Once that's installed checkout the Vagrant file.

Then launch the VM with vagrant up. This can take some time as it actually installs:
  • Java
  • Cassandra
  • Spark
  • Spark Cassandra connector
I could have baked a virtual box with all this in but the Ansible also documents you install all of these (and me once I've forgotten). As well as being slow it has the disadvantage that if downloads Cassandra/Spark so if their repositories are down it won't work.

The VM runs on port Your Spark master should be up and running on

You'll also have ops centre installed at:

To add the cluster simply click "Add existing cluster.." then enter the IP

If you want to use cqlsh then simply "vagrant ssh" in and then run "cqlsh"

To get spark shell up and running just "vagrant ssh" in and then run the spark-shell command:

Spark shell has been aliased to include the Cassandra spark connector so you can start using Cassandra backed RDDs right away!
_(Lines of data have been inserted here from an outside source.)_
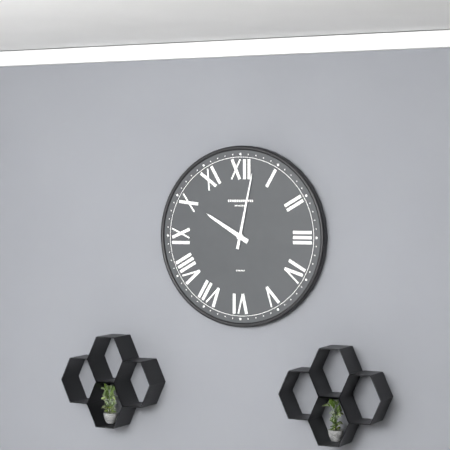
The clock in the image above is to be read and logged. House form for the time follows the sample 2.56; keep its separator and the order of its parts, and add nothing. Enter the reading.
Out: 10.02
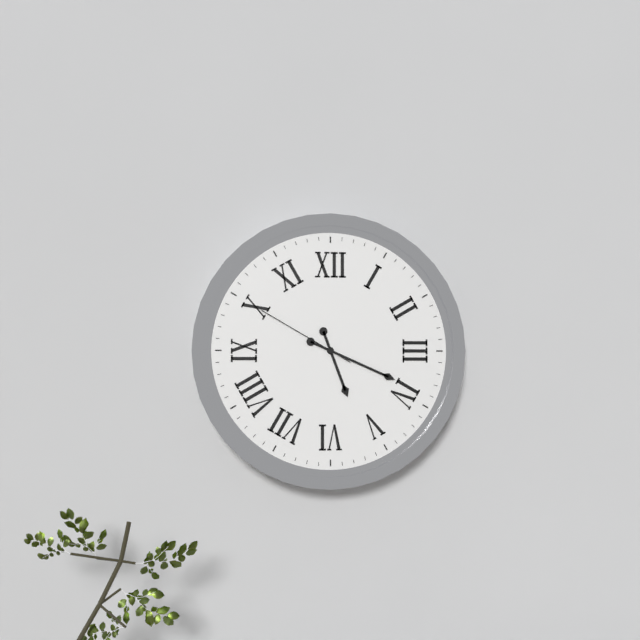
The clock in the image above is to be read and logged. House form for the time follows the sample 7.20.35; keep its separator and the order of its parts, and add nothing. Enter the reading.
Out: 5.19.50
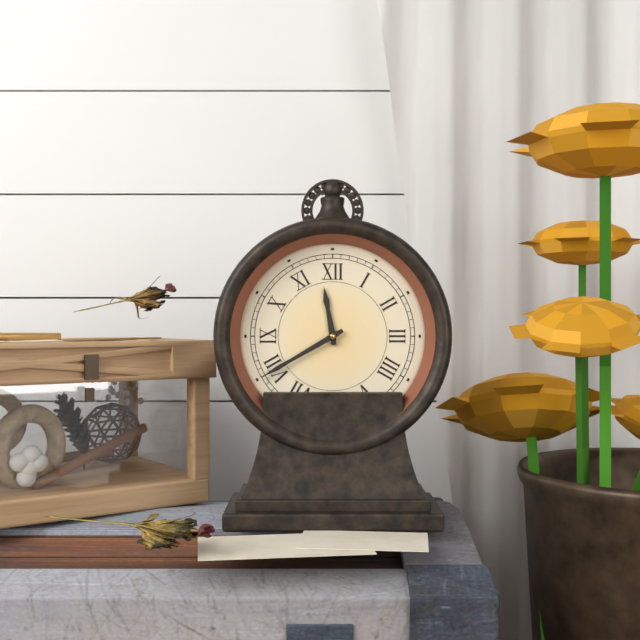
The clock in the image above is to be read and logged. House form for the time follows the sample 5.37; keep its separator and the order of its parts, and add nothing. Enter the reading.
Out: 11.40
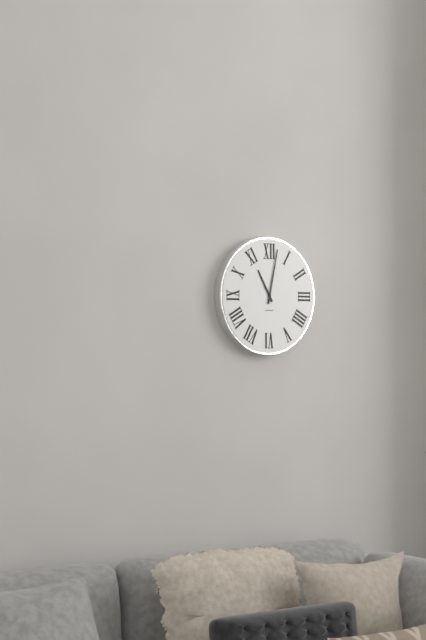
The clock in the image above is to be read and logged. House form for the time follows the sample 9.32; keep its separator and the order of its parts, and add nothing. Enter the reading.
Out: 11.02
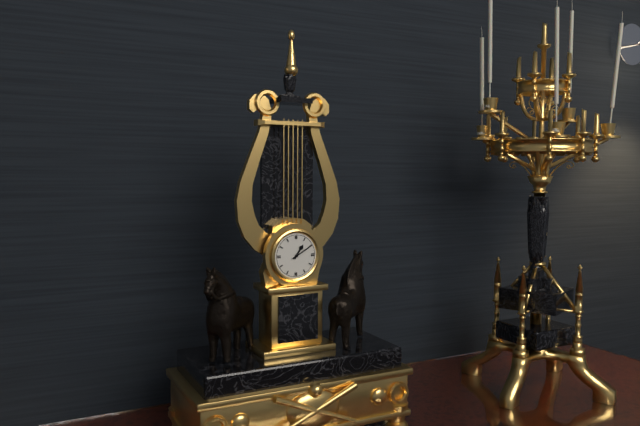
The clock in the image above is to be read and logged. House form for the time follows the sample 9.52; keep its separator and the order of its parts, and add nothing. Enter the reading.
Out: 1.10
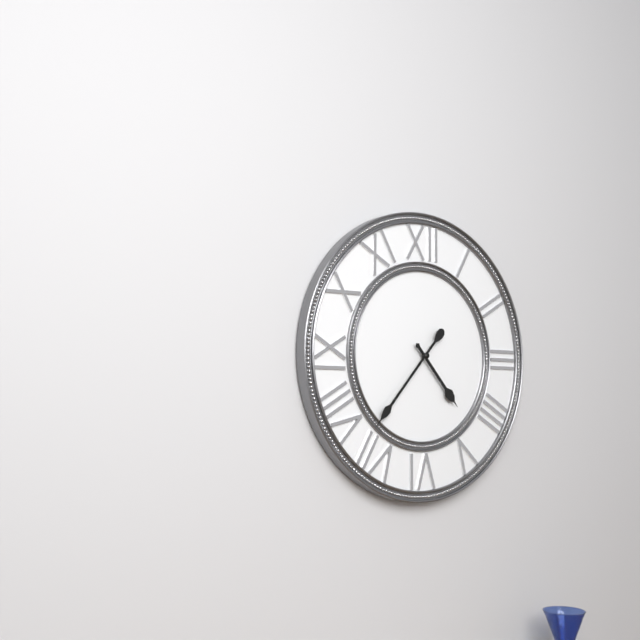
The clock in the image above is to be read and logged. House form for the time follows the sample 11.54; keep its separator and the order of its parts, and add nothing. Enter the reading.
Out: 4.37
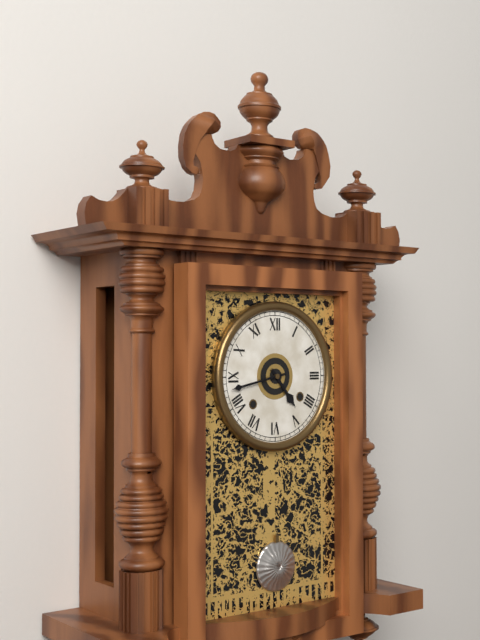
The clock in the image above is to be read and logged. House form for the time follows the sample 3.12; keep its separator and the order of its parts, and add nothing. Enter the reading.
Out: 4.43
Any questions or problems just ping me on twitter: @chbatey


Luis said...

Thank you for all your work!

I was wondering if this method was still available. Went i try to run the vagrant up command i get "host not found"

Padminiprwatech said...

Thanks for sharing your innovative ideas to our vision. I have read your blog and I gathered some new information through your blog. Your blog is really very informative and unique. Keep posting like this. Awaiting for your further update.If you are looking for any How to install Cassandra on ubuntu related information, please visit our website Cassandra Cluster ubuntu Setup

michael said...


Yasodha Varman said...

Here is the best AWS Solution Architect Training in Chennai from Infycle Technologies, the best software training institute in Chennai. And we circulate the topmost demanding courses like Graphic Design and Animation, Power BI, Combo of Python + Oracle with Java, Blockchain, Artificial Intelligence, Big data, Azure Certifications, Python, Selenium Automation Testing, Machine Learning, Medical Coding, etc., with 100+ Live Practical Sessions. Reach us on call at +91-7504633633, +91-7502633633 for best offers.